As we go through life, one of the common lessons we often learn is the concept of mind over matter. There are many behavioural, psychological and spiritual concepts which point to just how much power our minds can have over our lives, like positive thinking, cognitive therapy and the law of attraction. And while our minds can be amazing tools we can use to add positive things to our lives, our minds can just as easily, if not more so, impact us negatively. Self-sabotage is one way we stop ourselves from getting what we want and deserve out of life, and when we’re our own worst enemy, it’s almost impossible to attract positive people and forces.

Signs You’re Self-Sabotaging

We are all unique individuals, and when we compare ourselves to others in a way that makes us feel we’re lacking, our self-esteem takes a hit. It’s important to recognize your own special qualities – try writing them down. What makes you – you? What makes you proud to be yourself? These are the things you can focus on and enhance, and you’ll find when you give yourself a pat on the back for the good things you do and are, you’ll have more emotional and physical energy to continue on that path. No one is like you, and that’s pretty special in itself.

2. Focusing on what is going wrong. When you talk and think about what is wrong in your life, it can really make you feel “less than”. Your life can seem purposeless, which of course isn’t true, but focusing on negative thoughts trains your mind to think about yourself in a negative and destructive way. If you believe in the law of attraction, you’re telling the universe that your life is “wrong” and “worthless”, which in turn draws further negativity to you. Try writing down what’s going well, even if it’s something simple like you have a good relationship with your sibling. Remember how strong you feel when you’re in a situation where you feel ok in your life, and try to conjure up that feeling when dealing with the more difficult issues.

3. Believing you don’t deserve to be happy/successful. This is often the root cause of self-sabotage. Do you truly believe you deserve to have the love and success that your heart wants? Subconsciously, we can be masters at telling ourselves we’re not worthy of love and success, and that we’re flawed in some way which will prevent others from wanting us. Pay attention to the things you tell yourself – you probably don’t even realize the negative stream of dialogue you’re convincing your brain with – it’s that powerful. When you’re able to start recognizing what you tell yourself, only then can you replace that negative stream with a positive one. Try to trace back who would tell you in your childhood that you were not worthy, so you can recognize it’s simply an old and outdated recording which needs to be replaced.

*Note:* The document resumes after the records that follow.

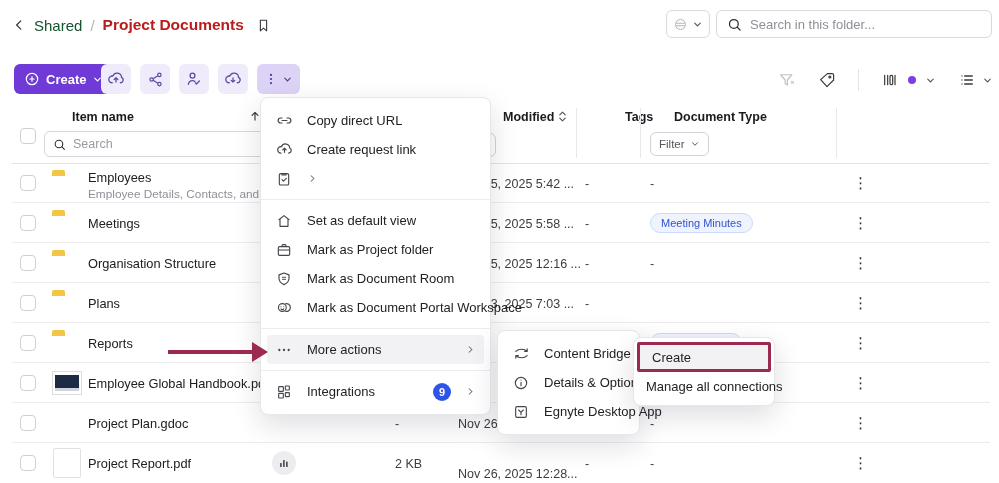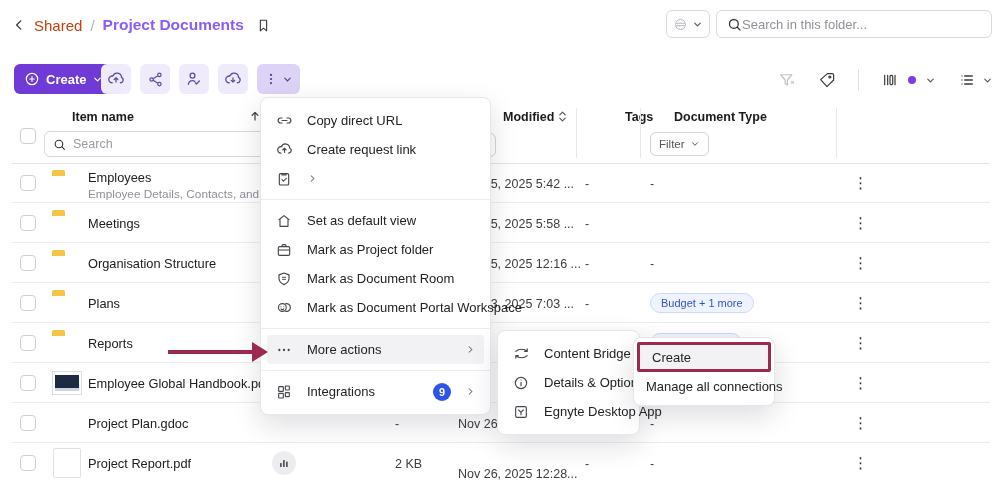--- a/index.html
+++ b/index.html
@@ -4,29 +4,29 @@
 <style>
   * { margin:0; padding:0; box-sizing:border-box; }
   html,body { width:999px; height:483px; }
   body { font-family:"Liberation Sans", sans-serif; background:#fff; color:#1b1b1f; overflow:hidden; }
   .stage { position:relative; width:999px; height:483px; background:#fff; }
   .abs { position:absolute; }
 
   
   .crumb { top:12px; left:12px; height:26px; display:flex; align-items:center; gap:8px; font-size:15px; }
   .crumb .back { color:#3a3a40; cursor:pointer; display:flex; align-items:center; }
-  .crumb .parent { color:#c2410c; }
+  .crumb .parent { color:#14532d; }
   .crumb .sep { color:#b6b6bd; }
-  .crumb .current { font-weight:700; color:#8b5cf6; font-size:15.5px; }
+  .crumb .current { font-weight:700; color:#b91c1c; font-size:15.5px; }
   .crumb .bmk { margin-left:4px; display:flex; align-items:center; color:#3a3a40; }
 
   .scope-box { top:10px; left:666px; width:44px; height:28px; border:1px solid #d9d9df; border-radius:6px;
     display:flex; align-items:center; justify-content:center; gap:4px; background:#fff; color:#9a9aa2; }
   .search-box { top:10px; left:716px; width:276px; height:28px; border:1px solid #d9d9df; border-radius:6px;
-    display:flex; align-items:center; gap:0; padding:0 10px; background:#fff; }
+    display:flex; align-items:center; gap:8px; padding:0 10px; background:#fff; }
   .search-box input { border:none; outline:none; flex:1; font-size:13px; font-family:"Liberation Sans",sans-serif; color:#1b1b1f; }
   .search-box input::placeholder { color:#8f8f97; }
 
   
   .btn-create { top:64px; left:14px; height:30px; padding:0 10px; background:#6f3ad6; border-radius:6px;
     display:flex; align-items:center; gap:6px; color:#fff; font-size:13px; font-weight:700; cursor:pointer; }
   .ic-btn { top:64px; width:30px; height:30px; border-radius:6px; background:#efebfa; color:#5d4ba6;
     display:flex; align-items:center; justify-content:center; cursor:pointer; }
   .kebab-btn { top:64px; left:257px; width:43px; height:30px; border-radius:6px; background:#ddd3f6; color:#4f3d96;
     display:flex; align-items:center; justify-content:center; gap:4px; cursor:pointer; }
@@ -269,20 +269,21 @@
     <span class="abs kebab-dot" style="top:11px; left:853px;">⋮</span>
     <div class="abs hline" style="top:39px;"></div>
   </div>
 
   <div class="abs row" style="top:203px;">
     <span class="abs cb" style="top:12px; left:20px;"></span>
     <span class="abs folder" style="top:11px; left:52px;"></span>
     <div class="abs rname" style="top:13px; left:88px;">Meetings</div>
     <span class="cell" style="top:14px; left:458px;">Nov 25, 2025 5:58 ...</span>
     <span class="cell" style="top:14px; left:585px;">-</span>
+    <span class="abs pill" style="top:10px; left:650px;">Meeting Minutes</span>
     <span class="abs kebab-dot" style="top:11px; left:853px;">⋮</span>
     <div class="abs hline" style="top:39px;"></div>
   </div>
 
   <div class="abs row" style="top:243px;">
     <span class="abs cb" style="top:12px; left:20px;"></span>
     <span class="abs folder" style="top:11px; left:52px;"></span>
     <div class="abs rname" style="top:13px; left:88px;">Organisation Structure</div>
     <span class="cell" style="top:14px; left:458px;">Nov 25, 2025 12:16 ...</span>
     <span class="cell" style="top:14px; left:585px;">-</span>
@@ -290,21 +291,20 @@
     <span class="abs kebab-dot" style="top:11px; left:853px;">⋮</span>
     <div class="abs hline" style="top:39px;"></div>
   </div>
 
   <div class="abs row" style="top:283px;">
     <span class="abs cb" style="top:12px; left:20px;"></span>
     <span class="abs folder" style="top:11px; left:52px;"></span>
     <div class="abs rname" style="top:13px; left:88px;">Plans</div>
     <span class="cell" style="top:14px; left:458px;">Nov 23, 2025 7:03 ...</span>
     <span class="cell" style="top:14px; left:585px;">-</span>
-    <span class="abs pill" style="top:10px; left:650px;">Budget  + 1 more</span>
     <span class="abs kebab-dot" style="top:11px; left:853px;">⋮</span>
     <div class="abs hline" style="top:39px;"></div>
   </div>
 
   <div class="abs row" style="top:323px;">
     <span class="abs cb" style="top:12px; left:20px;"></span>
     <span class="abs folder" style="top:11px; left:52px;"></span>
     <div class="abs rname" style="top:13px; left:88px;">Reports</div>
     <span class="abs pill" style="top:10px; left:650px; min-width:92px;"> </span>
     <span class="abs kebab-dot" style="top:11px; left:853px;">⋮</span>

4. Worrying about the future/harping on the past. When we’re in a state other than the present, we’re focusing on something that isn’t reality. When we worry about the future, we’re living in fear. When we get stuck in the past we’re living in guilt and regret. None of these states is real, and none of them are going to help your life in any way. Yes it’s important to learn from the past, but this doesn’t mean feeling bad about it will change anything. Learn to concentrate on the here and now, it’s the only reality.

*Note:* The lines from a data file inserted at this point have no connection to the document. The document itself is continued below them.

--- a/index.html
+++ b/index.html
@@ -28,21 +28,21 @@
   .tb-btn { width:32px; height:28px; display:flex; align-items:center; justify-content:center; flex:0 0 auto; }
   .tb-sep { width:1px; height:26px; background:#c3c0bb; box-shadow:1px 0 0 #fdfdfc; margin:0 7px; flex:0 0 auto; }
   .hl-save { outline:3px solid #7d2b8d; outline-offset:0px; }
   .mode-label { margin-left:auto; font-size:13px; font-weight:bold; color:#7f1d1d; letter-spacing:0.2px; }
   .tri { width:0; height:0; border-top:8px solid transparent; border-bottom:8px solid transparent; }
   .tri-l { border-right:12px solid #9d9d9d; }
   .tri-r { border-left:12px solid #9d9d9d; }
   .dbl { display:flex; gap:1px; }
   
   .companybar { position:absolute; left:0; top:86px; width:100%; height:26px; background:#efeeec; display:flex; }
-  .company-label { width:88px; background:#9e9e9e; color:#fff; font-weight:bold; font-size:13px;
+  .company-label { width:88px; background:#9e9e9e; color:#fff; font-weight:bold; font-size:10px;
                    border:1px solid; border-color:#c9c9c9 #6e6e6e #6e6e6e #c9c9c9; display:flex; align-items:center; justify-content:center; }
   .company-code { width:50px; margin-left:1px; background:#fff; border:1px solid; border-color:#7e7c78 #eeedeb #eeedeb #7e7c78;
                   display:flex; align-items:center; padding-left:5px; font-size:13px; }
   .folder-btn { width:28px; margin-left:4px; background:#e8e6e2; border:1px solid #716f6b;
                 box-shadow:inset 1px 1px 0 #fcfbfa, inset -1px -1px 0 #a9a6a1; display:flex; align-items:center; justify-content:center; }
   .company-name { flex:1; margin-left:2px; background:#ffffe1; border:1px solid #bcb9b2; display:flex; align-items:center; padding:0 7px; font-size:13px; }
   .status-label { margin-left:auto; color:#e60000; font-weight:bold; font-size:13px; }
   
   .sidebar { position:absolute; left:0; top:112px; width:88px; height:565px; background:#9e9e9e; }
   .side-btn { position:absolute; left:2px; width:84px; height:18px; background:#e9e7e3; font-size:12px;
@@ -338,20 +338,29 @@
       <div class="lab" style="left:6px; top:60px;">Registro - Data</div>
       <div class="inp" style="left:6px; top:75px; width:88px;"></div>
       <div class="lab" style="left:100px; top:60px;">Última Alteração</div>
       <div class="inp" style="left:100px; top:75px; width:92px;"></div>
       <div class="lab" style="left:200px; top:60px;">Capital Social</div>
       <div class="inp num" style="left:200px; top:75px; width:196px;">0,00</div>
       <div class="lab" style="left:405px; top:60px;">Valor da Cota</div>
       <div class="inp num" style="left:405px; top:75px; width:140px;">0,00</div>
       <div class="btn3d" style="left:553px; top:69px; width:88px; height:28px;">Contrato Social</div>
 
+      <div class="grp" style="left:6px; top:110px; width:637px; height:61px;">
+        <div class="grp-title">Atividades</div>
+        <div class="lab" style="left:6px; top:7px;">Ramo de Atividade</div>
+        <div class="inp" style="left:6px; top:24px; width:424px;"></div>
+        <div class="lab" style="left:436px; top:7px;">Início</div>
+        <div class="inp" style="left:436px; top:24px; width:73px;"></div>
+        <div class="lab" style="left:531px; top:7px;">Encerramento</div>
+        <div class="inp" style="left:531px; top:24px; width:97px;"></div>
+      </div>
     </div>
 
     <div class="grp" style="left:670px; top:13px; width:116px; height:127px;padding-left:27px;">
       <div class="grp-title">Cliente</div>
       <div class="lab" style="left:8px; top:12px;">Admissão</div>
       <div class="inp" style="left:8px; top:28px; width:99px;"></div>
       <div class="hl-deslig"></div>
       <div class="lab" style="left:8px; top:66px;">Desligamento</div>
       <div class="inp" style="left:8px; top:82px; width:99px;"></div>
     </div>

5. Chasing away your relationships. Do you find yourself unhappy with the other person, and wanting to change their qualities to fit better with your own? This can be a sign that you’re afraid of intimacy, because when you are unable to accept another, you’re often unable to accept yourself. And when we have a series of unsuccessful relationships, especially when we feel it’s the other person lacking, it’s time to look at the common denominator – you! This isn’t a bad thing, but it is the essential first step in changing our relationship paths.